* _Problem requirements_
Copy task. Retype the whole listing exactly, omitting any picture in it.

───── Data for analysis ─────

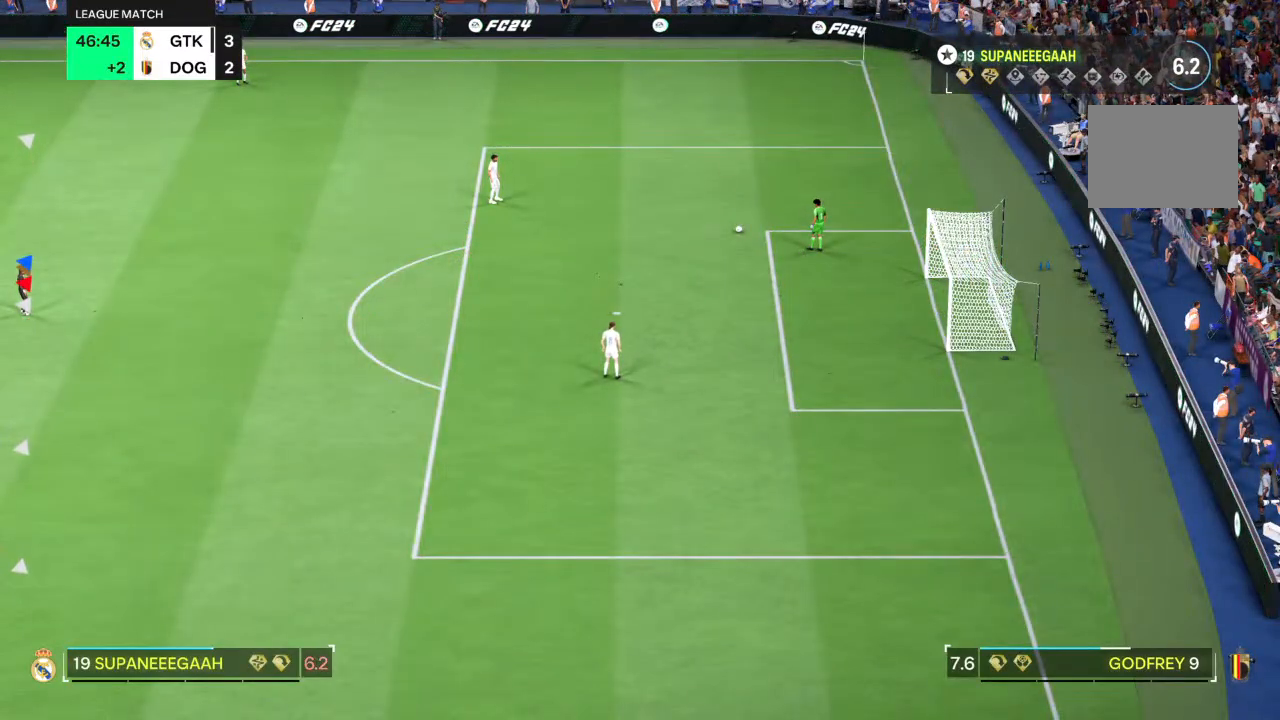
{"buttons": ["R2"], "left_stick": "right", "right_stick": "center", "events": [[233, "right_stick", "up-right"], [333, "right_stick", "center"]]}
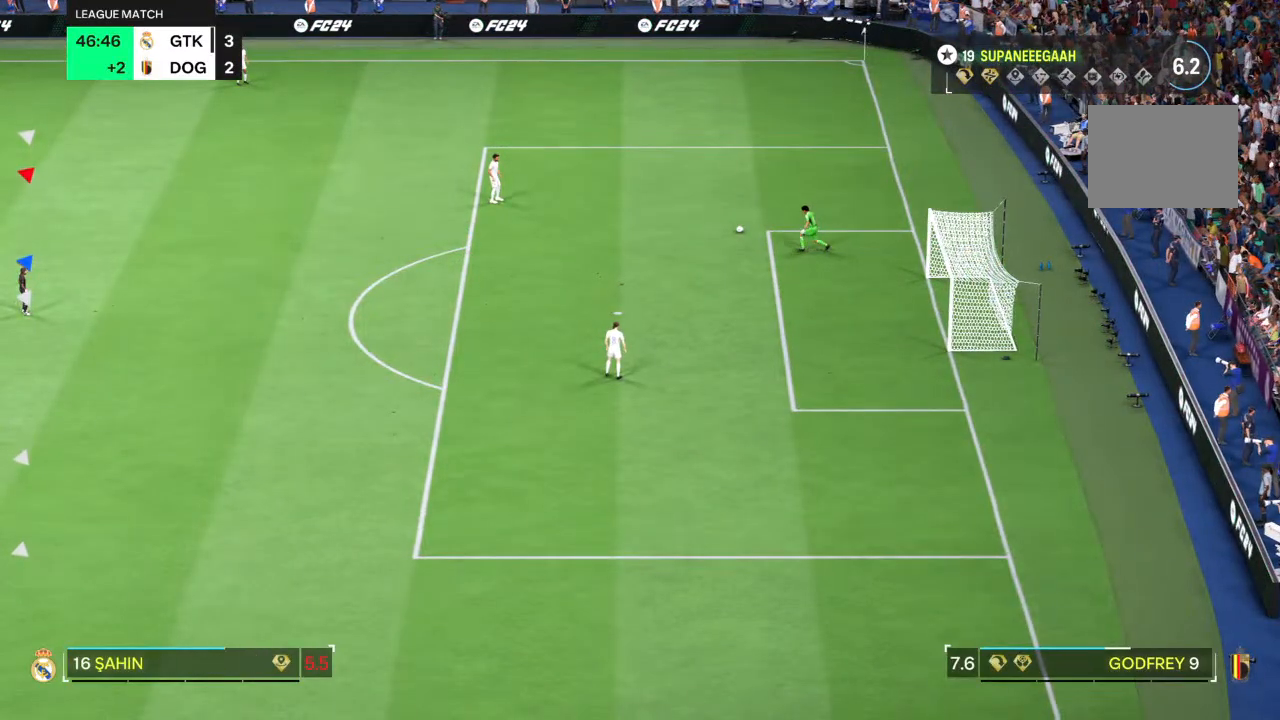
{"buttons": ["R2"], "left_stick": "right", "right_stick": "center", "events": []}
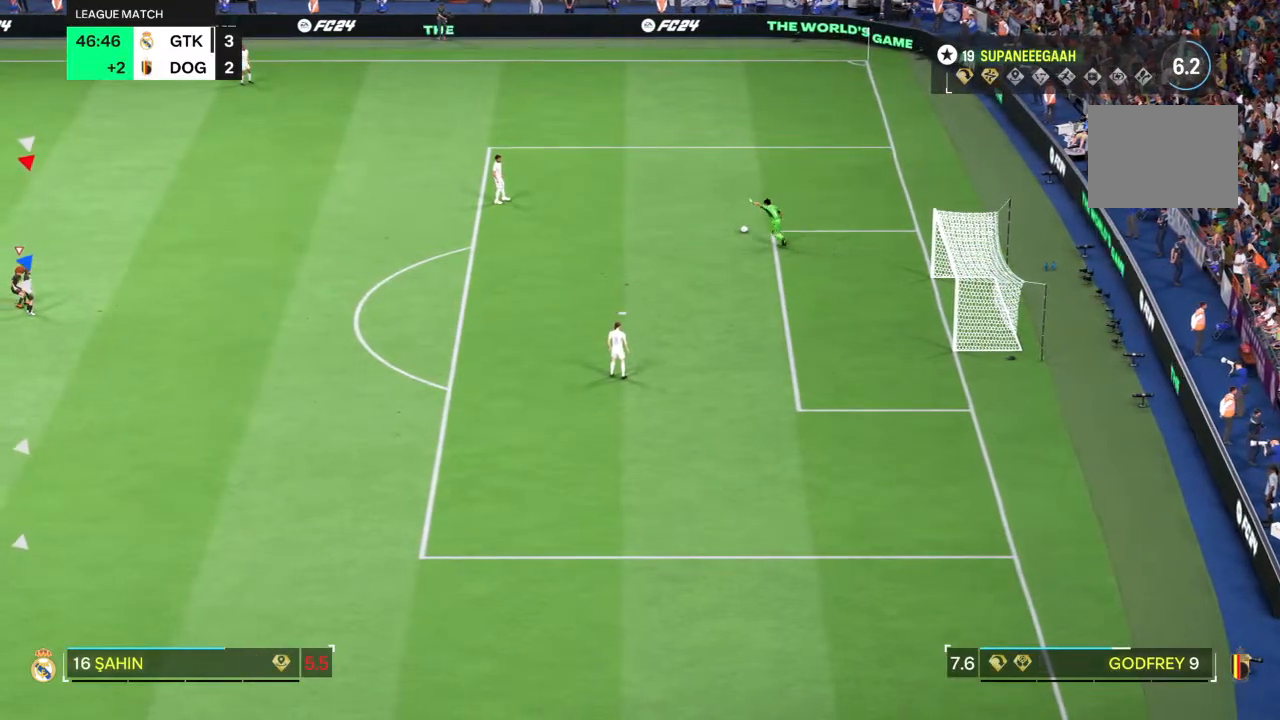
{"buttons": ["R2"], "left_stick": "right", "right_stick": "center", "events": []}
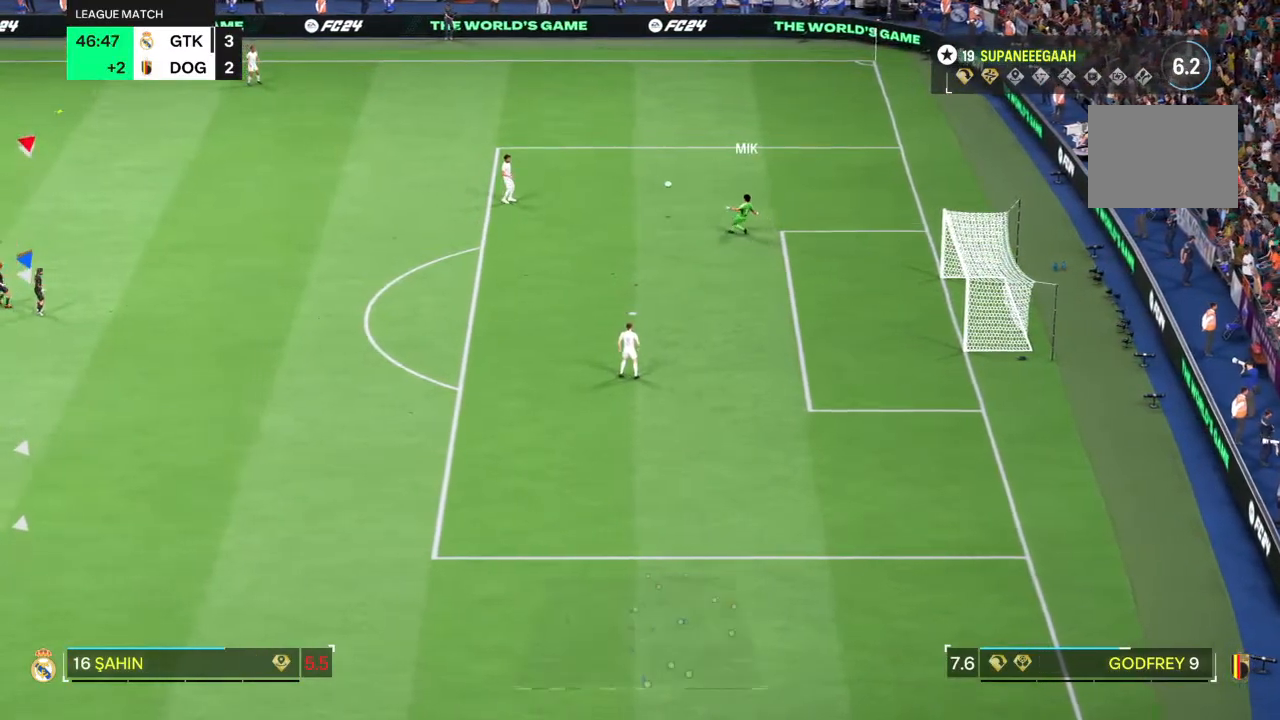
{"buttons": ["R2"], "left_stick": "right", "right_stick": "center", "events": [[350, "DPAD_DOWN", "down"], [400, "DPAD_DOWN", "up"]]}
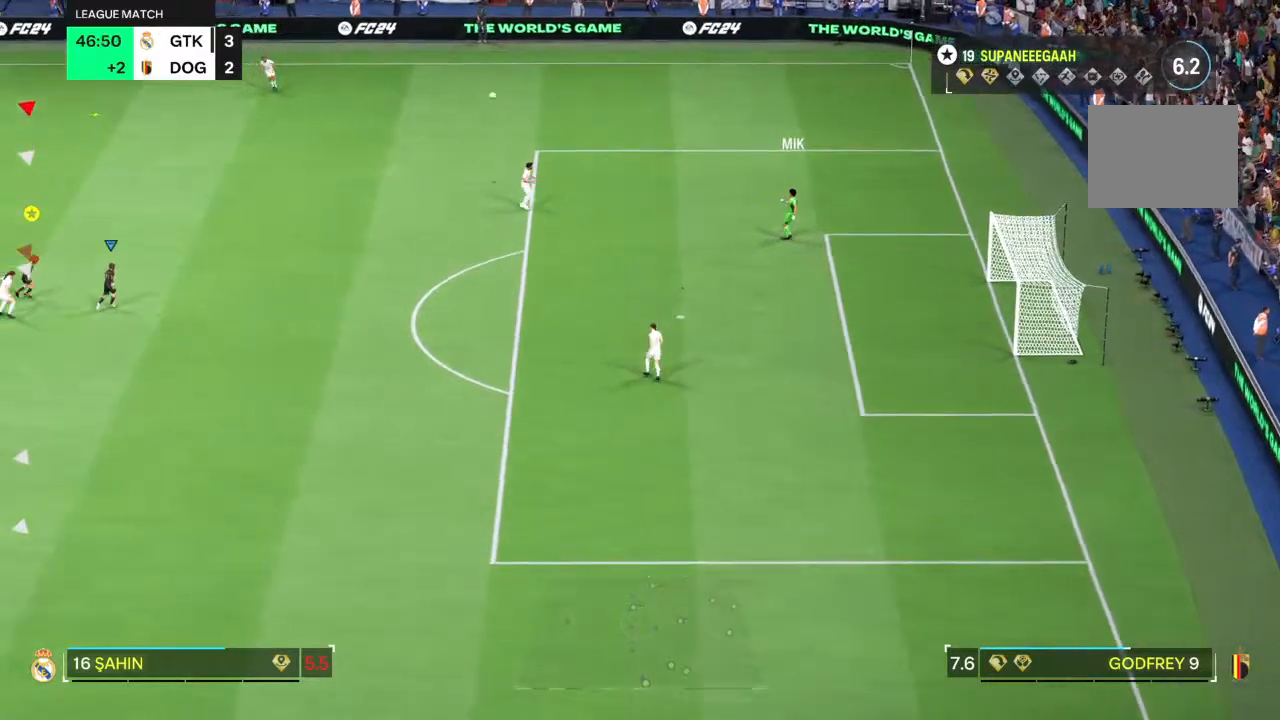
{"buttons": ["R2"], "left_stick": "right", "right_stick": "center", "events": [[117, "left_stick", "center"], [267, "left_stick", "right"]]}
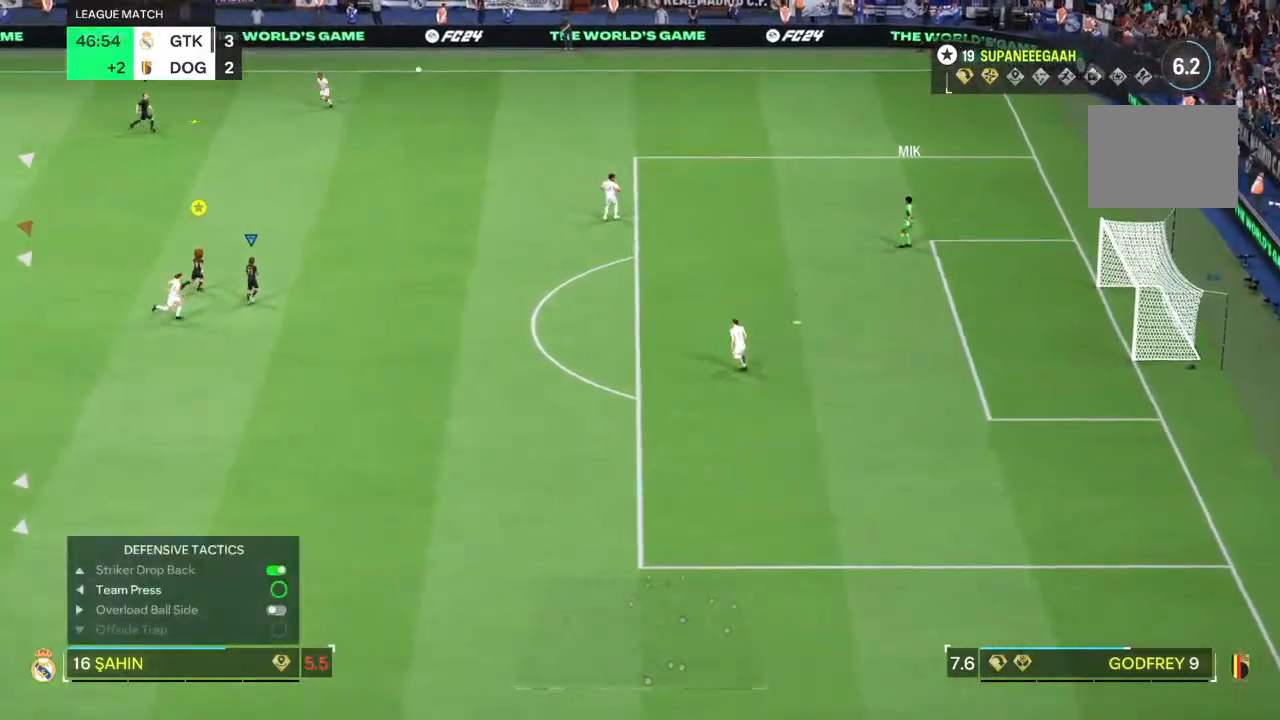
{"buttons": [], "left_stick": "down-right", "right_stick": "center"}
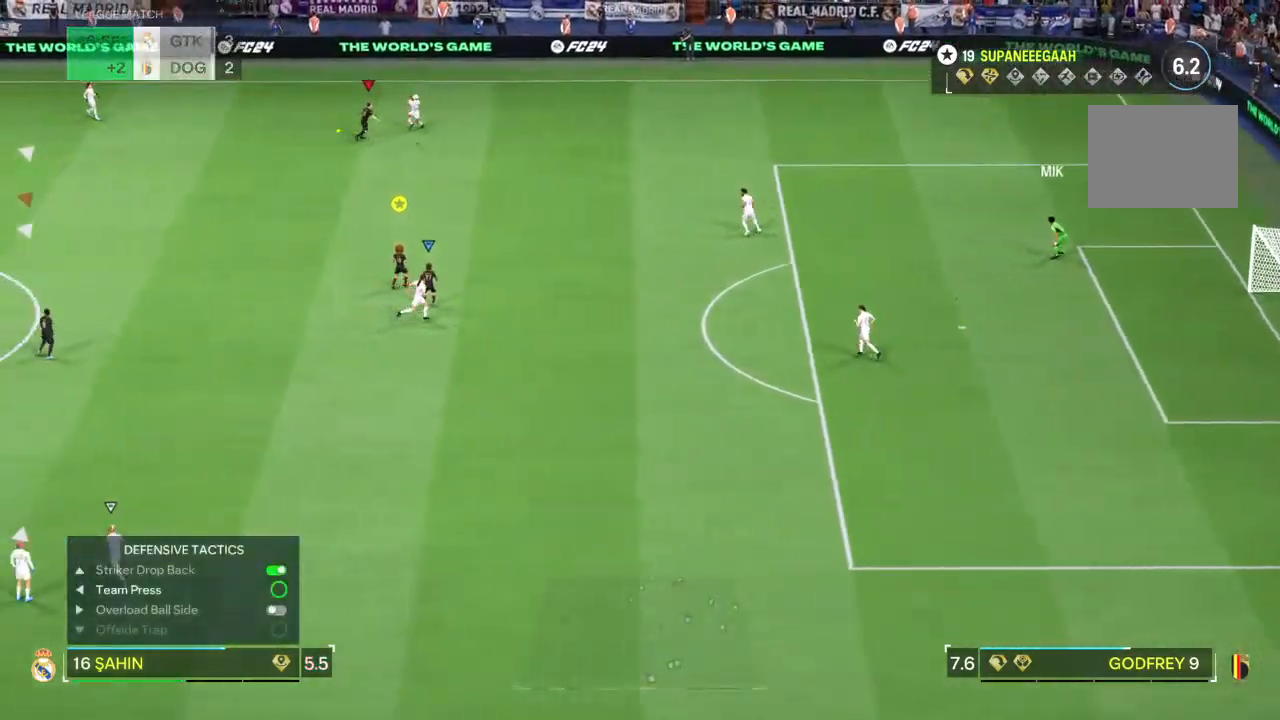
{"buttons": [], "left_stick": "down-right", "right_stick": "center", "events": [[50, "left_stick", "down"], [500, "left_stick", "down-right"]]}
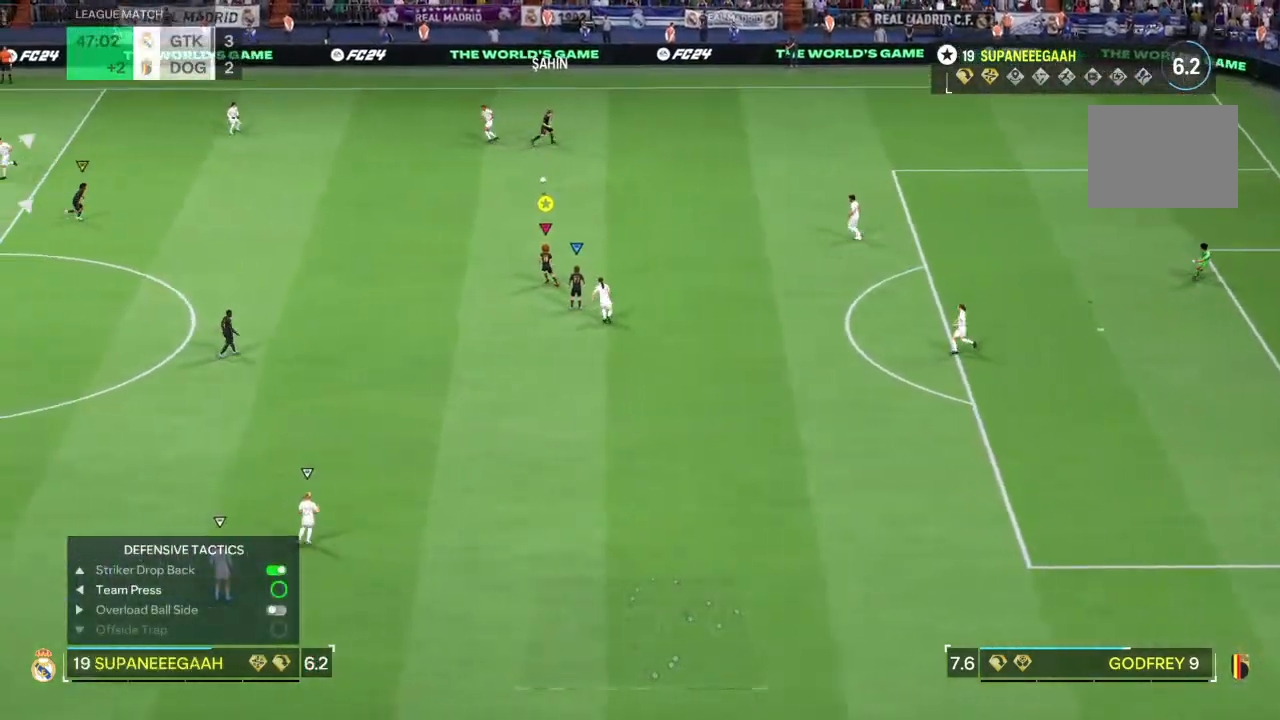
{"buttons": [], "left_stick": "right", "right_stick": "center", "events": [[117, "left_stick", "right"]]}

─────

* _Exercise response_
{"buttons": ["R2"], "left_stick": "right", "right_stick": "center", "events": [[233, "right_stick", "up-right"], [333, "right_stick", "center"]]}
{"buttons": ["R2"], "left_stick": "right", "right_stick": "center", "events": []}
{"buttons": ["R2"], "left_stick": "right", "right_stick": "center", "events": []}
{"buttons": ["R2"], "left_stick": "right", "right_stick": "center", "events": [[350, "DPAD_DOWN", "down"], [400, "DPAD_DOWN", "up"]]}
{"buttons": ["R2"], "left_stick": "right", "right_stick": "center", "events": [[117, "left_stick", "center"], [267, "left_stick", "right"]]}
{"buttons": [], "left_stick": "down-right", "right_stick": "center"}
{"buttons": [], "left_stick": "down-right", "right_stick": "center", "events": [[50, "left_stick", "down"], [500, "left_stick", "down-right"]]}
{"buttons": [], "left_stick": "right", "right_stick": "center", "events": [[117, "left_stick", "right"]]}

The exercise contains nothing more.